Не мог последнее время спать без света. Видно, уже недолго осталось. Курил, смотрел на свет лампы. Смотрел на стол, на образа, на окна — одно не задернуто занавеской. Герань в горшке, столетник из города на подоконнике. А за окном ночь темным-темна — это из избы, а с улицы — в окне свет! Свет!

Было тихо. Старуха слышала — старик еще ворочается. Услышала, как в углу у печи пес стал лакать Васькино молоко и как кот зашипел. «Вот жадина! Брысь, Васька, брысь! — мысленно помогала старуха собаке. — Брысь! Ты скоро лопнешь, а этот все бегает по морозу невесть где». Наконец она услышала внизу ровное посапывание и похрапывание. «Ну, кажись, мой нехристь уснул, слава богу. Пусть отдохнет — намаялся, наломался за день». Потом услышала рядом мурлыканье кота на печи. Гладила пушистого — выгибал спину, терся.

На стене тикали ходики. В избе было тепло. За стеной потрескивал мороз. Последний перед весной.

Старуха глядела на свет лампадки и шептала:

— Господи, Пресвятая Богородица, прости и помилуй нас. Продли дни старику моему, и пусть сынам нашим пухом будет земля и наша, и чужая. Охрани, неопалимая купина, дом наш! Охрани, Господи, землю нашу от ворогов и супостатов! Аминь!

 

Цвет японских гравюр

Константиновский парк (в Стрельне, близ Ленинграда). Памятник архитектуры и садово-паркового искусства XVII–XIX веков. Первоначальный проект Петра I. Создавался под руководством архитекторов К. Леблона, Н. Микетти, В. Растрелли, А. Воронихина, А. Штакеншнейдера и др. Охраняется государством.

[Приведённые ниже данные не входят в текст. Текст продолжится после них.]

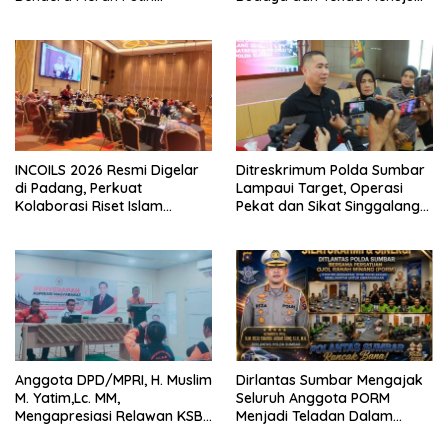
Dibagikan Sambut HUT ke-81
Kota Gastronomi Dunia
RI
INCOILS 2026 Resmi Digelar
Ditreskrimum Polda Sumbar
di Padang, Perkuat
Lampaui Target, Operasi
Kolaborasi Riset Islam
Pekat dan Sikat Singgalang
Bertaraf Internasional
2026 Catat Hasil Maksimal
Anggota DPD/MPRI, H. Muslim
Dirlantas Sumbar Mengajak
M. Yatim,Lc. MM,
Seluruh Anggota PORM
Mengapresiasi Relawan KSB
Menjadi Teladan Dalam
Kota Padang salah satu
Mematuhi Aturan Lalu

…И о том, что этот тракт раньше шел из Петербурга до Петергофа. И о том, как было хорошо когда-то в этом парке, и как шуршали шлейфы по песку, и шуршал гравий под колесами рессорных экипажей у дворца, и раздавались звон шпор и цоканье копыт; и о том, как в то время неплохо было быть учителем фехтования, а в свободное от уроков время брать книги из дворцовой библиотеки и читать их, сидя где-нибудь у окна с видом на парк, на залив…

И о том…

Он шел рядом и говорил, говорил, стараясь заглушить урчанье в животе. Такой стыд! Вспотел даже. В желудке заблудились по крайней мере две моторные лодки и гонялись друг за другом.

Он сжал пальцы в кулак.

«Господи! Надо же так оконфузиться! Так ждал этой встречи. Первый раз пригласил ее».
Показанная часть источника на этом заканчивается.